If you thought this couldn't get weirder, you don't read enough Britney Spears news. But even we'll admit that this developing story is beyond bizarre.
After being taken from her home, sources inside UCLA Medical Center say Britney Spears checked into the facility this morning using an alias.
The sources say Britney said she was on Adderall, a stimulant used to treat Attention Deficit Disorder, and was taking up to 10 laxatives a day.
While Spears was described as "calm" this time (unlike January 3), for a time she was hurling profanities at her parents and staff.
When she was admitted, Britney accused her mom, Lynne Spears of "sleeping with my boyfriend." She wasn't specific on who she was referring to.
Adnan Ghalib? Sam Lutfi? Robbie Carrico? One can only guess.
TMZ also reports Britney's parents have made progress in the tug of war with Sam Lutfi over who's calling the shots when it comes to Brit's treatment.
Britney Spears - shown here arguing with Sam Lutfi this week - has been spiraling downward for months. Her family has worked hard to get her into treatment.
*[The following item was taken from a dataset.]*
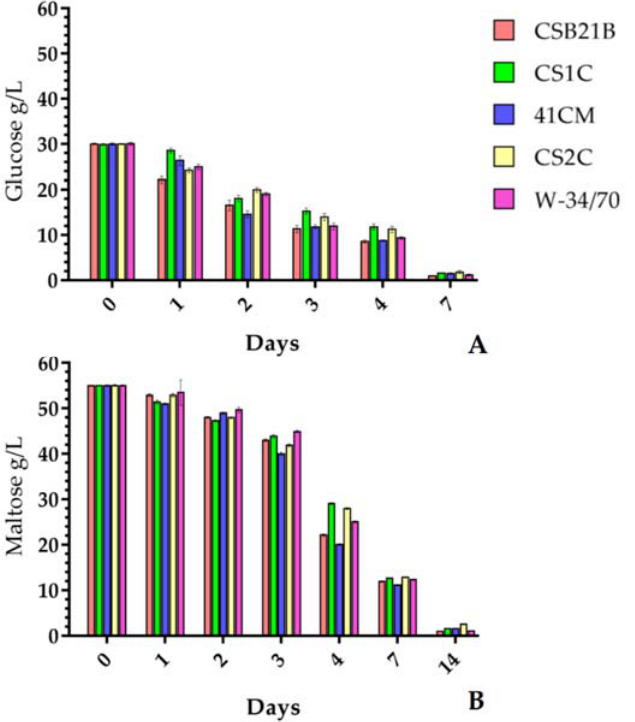
Figure 2. Fermentation kinetics of glucose ( A ) and maltose ( B ) in MBW inoculated with S. cerevisiae CSB21B, CS1C, CS2C, 41CM and S. pastorianus W ‐ 34/70.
Also, Us Weekly reports that Britney Spears' inner circle chose to admit her to UCLA Medical Center because of its experience in treating bipolar disorder.
"Her lawyers and doctors were working with UCLA," a source cited by the celebrity news site says. "They were ready and had everything in place."
The facility is better prepared to treat the troubled singer than L.A.'s Cedars-Sinai Medical Center, where she was hospitalized January 3-4.
"When she went to Cedars-Sinai they weren't ready for her," a source says.
"They have a much stricter unit at UCLA Medical Center and treat bipolar cases regularly. This is a serious unit she's on."
Britney Spears, who sources report has not slept in days, is under a "mental health evaluation hold" - commonly known as a "5150" - meaning she can be held for up to 72 hours if professionals deem her a danger to herself or others.
After those 72 hours of treatment, a patient's family can seek a 14-day extended evaluation or the patient himself/herself can decide to seek further treatment, according to the California Department of Mental Health.